→ **Data under study**
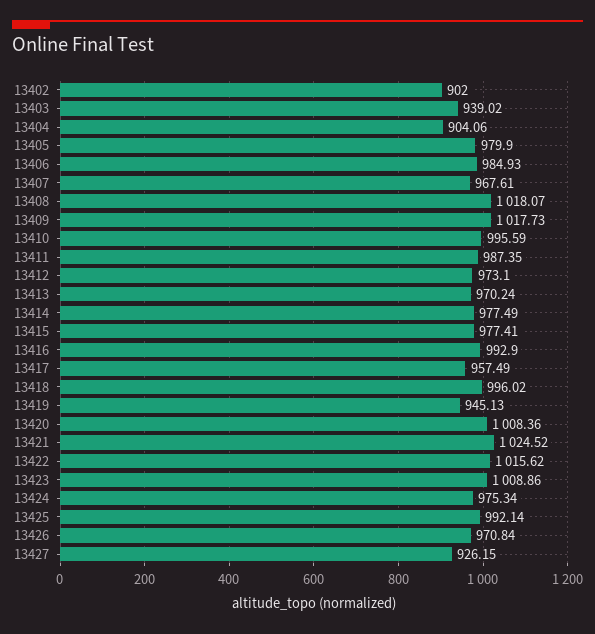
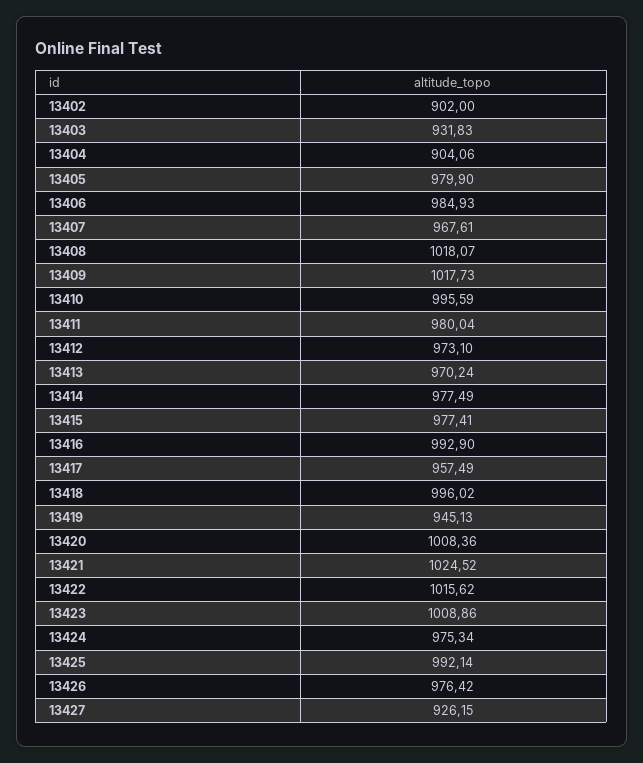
  {
    "13402": 902,
-   "13403": 939.02,
+   "13403": 931.83,
    "13404": 904.06,
    "13405": 979.9,
    "13406": 984.93,
    "13407": 967.61,
    "13408": 1018.07,
    "13409": 1017.73,
    "13410": 995.59,
-   "13411": 987.35,
+   "13411": 980.04,
    "13412": 973.1,
    "13413": 970.24,
    "13414": 977.49,
    "13415": 977.41,
    "13416": 992.9,
    "13417": 957.49,
    "13418": 996.02,
    "13419": 945.13,
    "13420": 1008.36,
    "13421": 1024.52,
    "13422": 1015.62,
    "13423": 1008.86,
    "13424": 975.34,
    "13425": 992.14,
-   "13426": 970.84,
+   "13426": 976.42,
    "13427": 926.15
  }

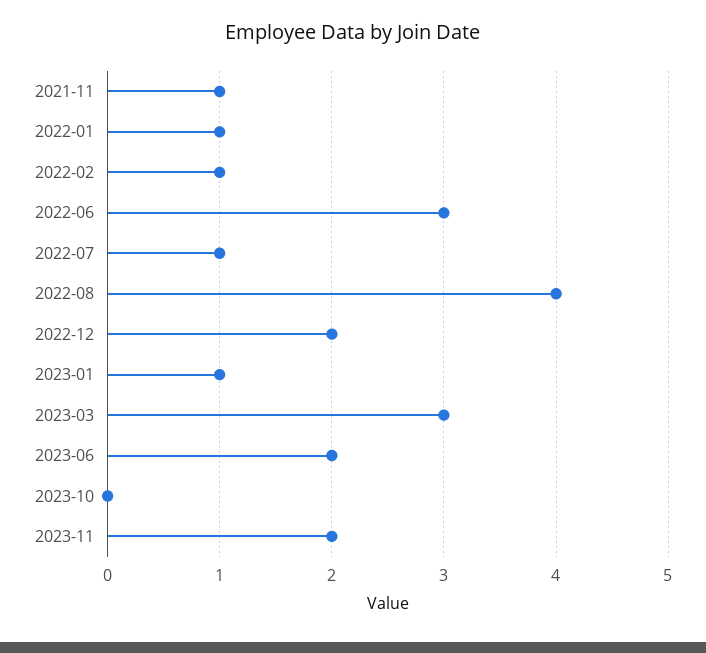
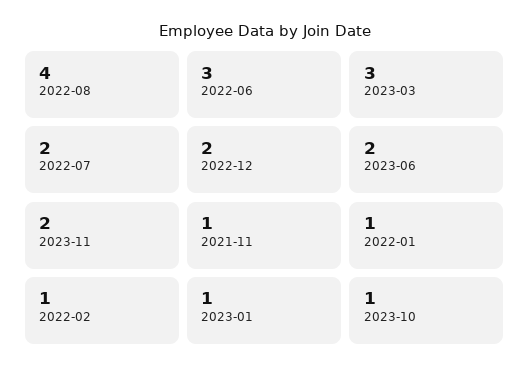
  {
    "2021-11": 1,
    "2022-01": 1,
    "2022-02": 1,
    "2022-06": 3,
-   "2022-07": 1,
+   "2022-07": 2,
    "2022-08": 4,
    "2022-12": 2,
    "2023-01": 1,
    "2023-03": 3,
    "2023-06": 2,
-   "2023-10": 0,
+   "2023-10": 1,
    "2023-11": 2
  }

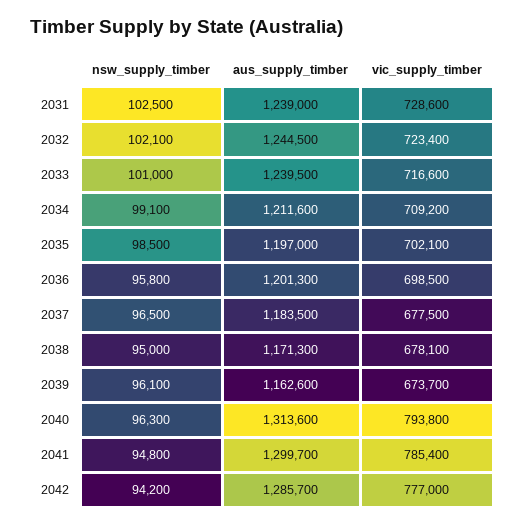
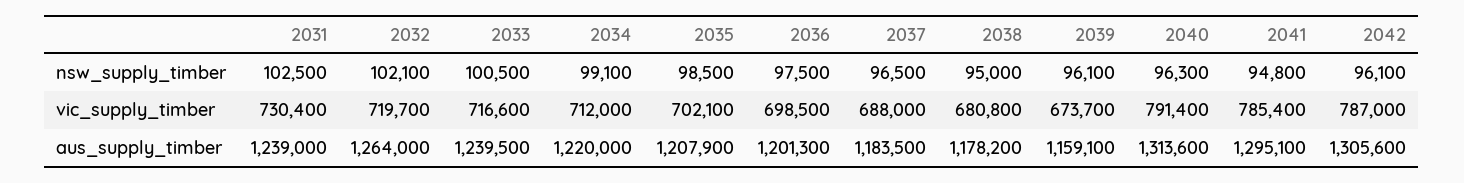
  {
    "nsw_supply_timber": {
      "2031": 102500,
      "2032": 102100,
-     "2033": 101000,
+     "2033": 100500,
      "2034": 99100,
      "2035": 98500,
-     "2036": 95800,
+     "2036": 97500,
      "2037": 96500,
      "2038": 95000,
      "2039": 96100,
      "2040": 96300,
      "2041": 94800,
-     "2042": 94200
+     "2042": 96100
    },
    "aus_supply_timber": {
      "2031": 1239000,
-     "2032": 1244500,
+     "2032": 1264000,
      "2033": 1239500,
-     "2034": 1211600,
+     "2034": 1220000,
-     "2035": 1197000,
+     "2035": 1207900,
      "2036": 1201300,
      "2037": 1183500,
-     "2038": 1171300,
+     "2038": 1178200,
-     "2039": 1162600,
+     "2039": 1159100,
      "2040": 1313600,
-     "2041": 1299700,
+     "2041": 1295100,
-     "2042": 1285700
+     "2042": 1305600
    },
    "vic_supply_timber": {
-     "2031": 728600,
+     "2031": 730400,
-     "2032": 723400,
+     "2032": 719700,
      "2033": 716600,
-     "2034": 709200,
+     "2034": 712000,
      "2035": 702100,
      "2036": 698500,
-     "2037": 677500,
+     "2037": 688000,
-     "2038": 678100,
+     "2038": 680800,
      "2039": 673700,
-     "2040": 793800,
+     "2040": 791400,
      "2041": 785400,
-     "2042": 777000
+     "2042": 787000
    }
  }

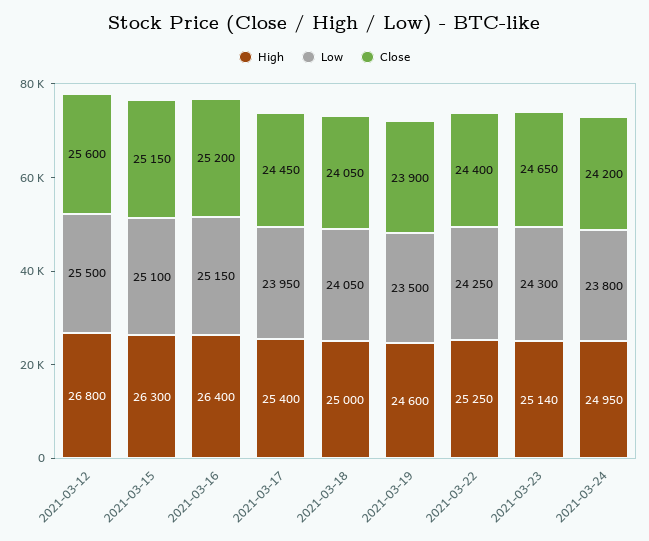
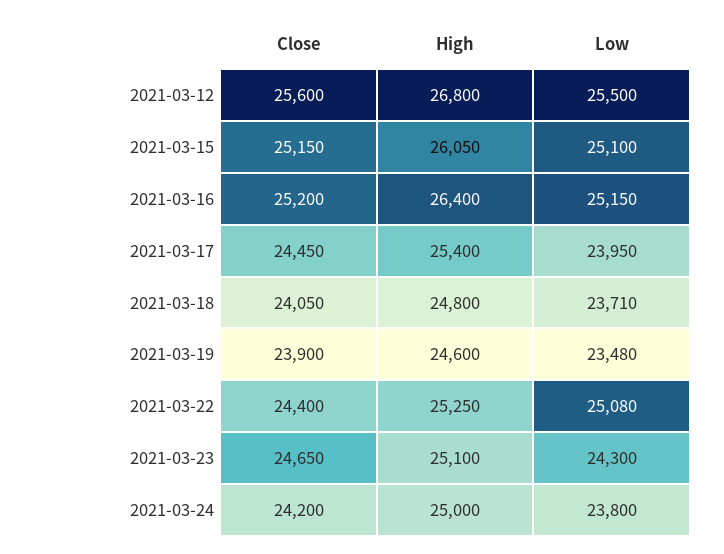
  {
    "High": {
      "2021-03-12": 26800,
-     "2021-03-15": 26300,
+     "2021-03-15": 26050,
      "2021-03-16": 26400,
      "2021-03-17": 25400,
-     "2021-03-18": 25000,
+     "2021-03-18": 24800,
      "2021-03-19": 24600,
      "2021-03-22": 25250,
-     "2021-03-23": 25140,
+     "2021-03-23": 25100,
-     "2021-03-24": 24950
+     "2021-03-24": 25000
    },
    "Low": {
      "2021-03-12": 25500,
      "2021-03-15": 25100,
      "2021-03-16": 25150,
      "2021-03-17": 23950,
-     "2021-03-18": 24050,
+     "2021-03-18": 23710,
-     "2021-03-19": 23500,
+     "2021-03-19": 23480,
-     "2021-03-22": 24250,
+     "2021-03-22": 25080,
      "2021-03-23": 24300,
      "2021-03-24": 23800
    },
    "Close": {
      "2021-03-12": 25600,
      "2021-03-15": 25150,
      "2021-03-16": 25200,
      "2021-03-17": 24450,
      "2021-03-18": 24050,
      "2021-03-19": 23900,
      "2021-03-22": 24400,
      "2021-03-23": 24650,
      "2021-03-24": 24200
    }
  }

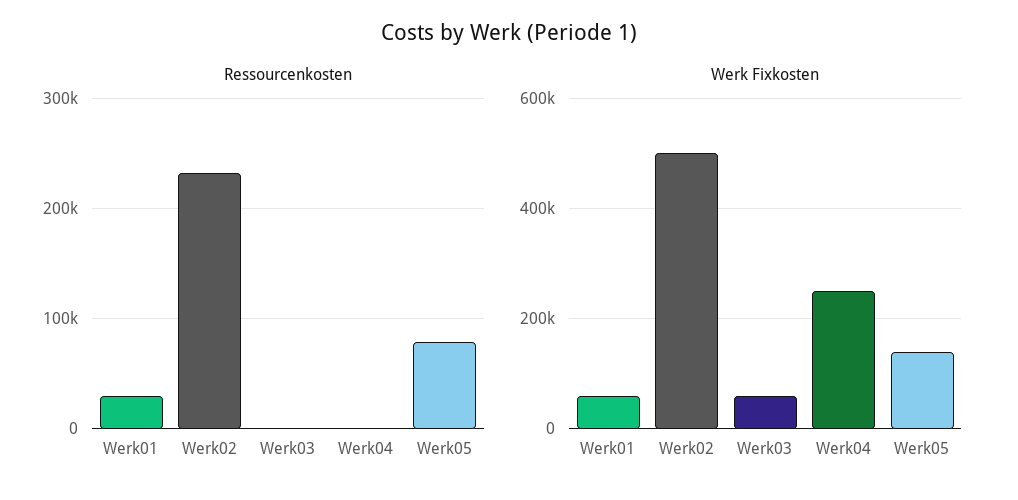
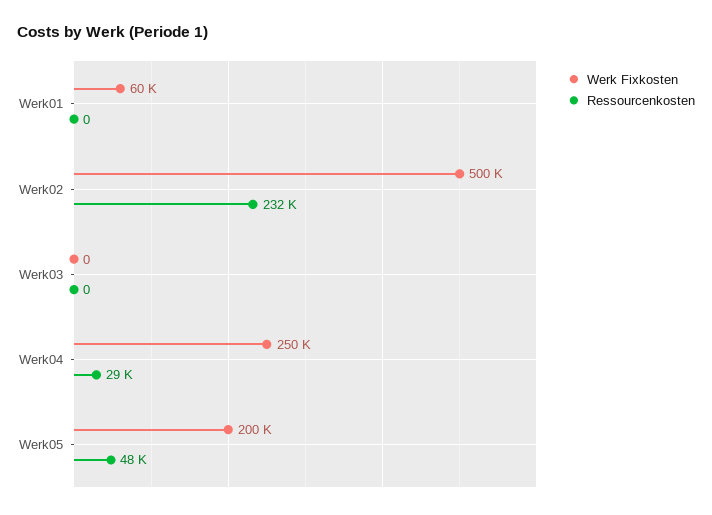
  {
    "Ressourcenkosten": {
-     "Werk01": 30000,
+     "Werk01": 0,
      "Werk02": 232000,
      "Werk03": 0,
-     "Werk04": 0,
+     "Werk04": 29000,
-     "Werk05": 80000
+     "Werk05": 48000
    },
    "Werk Fixkosten": {
      "Werk01": 60000,
      "Werk02": 500000,
-     "Werk03": 60000,
+     "Werk03": 0,
      "Werk04": 250000,
-     "Werk05": 140000
+     "Werk05": 200000
    }
  }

→ **Exercise aim**
Repeat the full listing above without altering a word, and skip the pictures.

→ **Solved problem**
  {
    "13402": 902,
-   "13403": 939.02,
+   "13403": 931.83,
    "13404": 904.06,
    "13405": 979.9,
    "13406": 984.93,
    "13407": 967.61,
    "13408": 1018.07,
    "13409": 1017.73,
    "13410": 995.59,
-   "13411": 987.35,
+   "13411": 980.04,
    "13412": 973.1,
    "13413": 970.24,
    "13414": 977.49,
    "13415": 977.41,
    "13416": 992.9,
    "13417": 957.49,
    "13418": 996.02,
    "13419": 945.13,
    "13420": 1008.36,
    "13421": 1024.52,
    "13422": 1015.62,
    "13423": 1008.86,
    "13424": 975.34,
    "13425": 992.14,
-   "13426": 970.84,
+   "13426": 976.42,
    "13427": 926.15
  }

  {
    "2021-11": 1,
    "2022-01": 1,
    "2022-02": 1,
    "2022-06": 3,
-   "2022-07": 1,
+   "2022-07": 2,
    "2022-08": 4,
    "2022-12": 2,
    "2023-01": 1,
    "2023-03": 3,
    "2023-06": 2,
-   "2023-10": 0,
+   "2023-10": 1,
    "2023-11": 2
  }

  {
    "nsw_supply_timber": {
      "2031": 102500,
      "2032": 102100,
-     "2033": 101000,
+     "2033": 100500,
      "2034": 99100,
      "2035": 98500,
-     "2036": 95800,
+     "2036": 97500,
      "2037": 96500,
      "2038": 95000,
      "2039": 96100,
      "2040": 96300,
      "2041": 94800,
-     "2042": 94200
+     "2042": 96100
    },
    "aus_supply_timber": {
      "2031": 1239000,
-     "2032": 1244500,
+     "2032": 1264000,
      "2033": 1239500,
-     "2034": 1211600,
+     "2034": 1220000,
-     "2035": 1197000,
+     "2035": 1207900,
      "2036": 1201300,
      "2037": 1183500,
-     "2038": 1171300,
+     "2038": 1178200,
-     "2039": 1162600,
+     "2039": 1159100,
      "2040": 1313600,
-     "2041": 1299700,
+     "2041": 1295100,
-     "2042": 1285700
+     "2042": 1305600
    },
    "vic_supply_timber": {
-     "2031": 728600,
+     "2031": 730400,
-     "2032": 723400,
+     "2032": 719700,
      "2033": 716600,
-     "2034": 709200,
+     "2034": 712000,
      "2035": 702100,
      "2036": 698500,
-     "2037": 677500,
+     "2037": 688000,
-     "2038": 678100,
+     "2038": 680800,
      "2039": 673700,
-     "2040": 793800,
+     "2040": 791400,
      "2041": 785400,
-     "2042": 777000
+     "2042": 787000
    }
  }

  {
    "High": {
      "2021-03-12": 26800,
-     "2021-03-15": 26300,
+     "2021-03-15": 26050,
      "2021-03-16": 26400,
      "2021-03-17": 25400,
-     "2021-03-18": 25000,
+     "2021-03-18": 24800,
      "2021-03-19": 24600,
      "2021-03-22": 25250,
-     "2021-03-23": 25140,
+     "2021-03-23": 25100,
-     "2021-03-24": 24950
+     "2021-03-24": 25000
    },
    "Low": {
      "2021-03-12": 25500,
      "2021-03-15": 25100,
      "2021-03-16": 25150,
      "2021-03-17": 23950,
-     "2021-03-18": 24050,
+     "2021-03-18": 23710,
-     "2021-03-19": 23500,
+     "2021-03-19": 23480,
-     "2021-03-22": 24250,
+     "2021-03-22": 25080,
      "2021-03-23": 24300,
      "2021-03-24": 23800
    },
    "Close": {
      "2021-03-12": 25600,
      "2021-03-15": 25150,
      "2021-03-16": 25200,
      "2021-03-17": 24450,
      "2021-03-18": 24050,
      "2021-03-19": 23900,
      "2021-03-22": 24400,
      "2021-03-23": 24650,
      "2021-03-24": 24200
    }
  }

  {
    "Ressourcenkosten": {
-     "Werk01": 30000,
+     "Werk01": 0,
      "Werk02": 232000,
      "Werk03": 0,
-     "Werk04": 0,
+     "Werk04": 29000,
-     "Werk05": 80000
+     "Werk05": 48000
    },
    "Werk Fixkosten": {
      "Werk01": 60000,
      "Werk02": 500000,
-     "Werk03": 60000,
+     "Werk03": 0,
      "Werk04": 250000,
-     "Werk05": 140000
+     "Werk05": 200000
    }
  }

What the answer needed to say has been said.